▸ **Work to be completed**:
Rewrite the lines of the items below, substituting "details" for each occurrence of "information" and leaving everything else unchanged. Omit the pictures from your answer.

▸ **Recorded information**:
=== Section Start ===
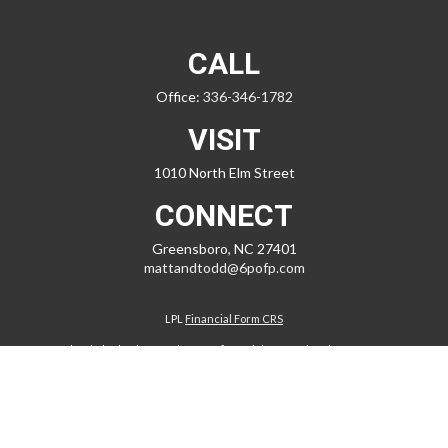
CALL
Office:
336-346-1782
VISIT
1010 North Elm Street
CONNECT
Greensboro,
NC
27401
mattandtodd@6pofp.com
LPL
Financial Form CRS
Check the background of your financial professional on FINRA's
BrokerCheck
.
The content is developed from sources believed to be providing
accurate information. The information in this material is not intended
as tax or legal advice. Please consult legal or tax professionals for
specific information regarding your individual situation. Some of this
=== Section End ===
▸ **Result for this task**:
CALL
Office:
336-346-1782
VISIT
1010 North Elm Street
CONNECT
Greensboro,
NC
27401
mattandtodd@6pofp.com
LPL
Financial Form CRS
Check the background of your financial professional on FINRA's
BrokerCheck
.
The content is developed from sources believed to be providing
accurate details. The details in this material is not intended
as tax or legal advice. Please consult legal or tax professionals for
specific details regarding your individual situation. Some of this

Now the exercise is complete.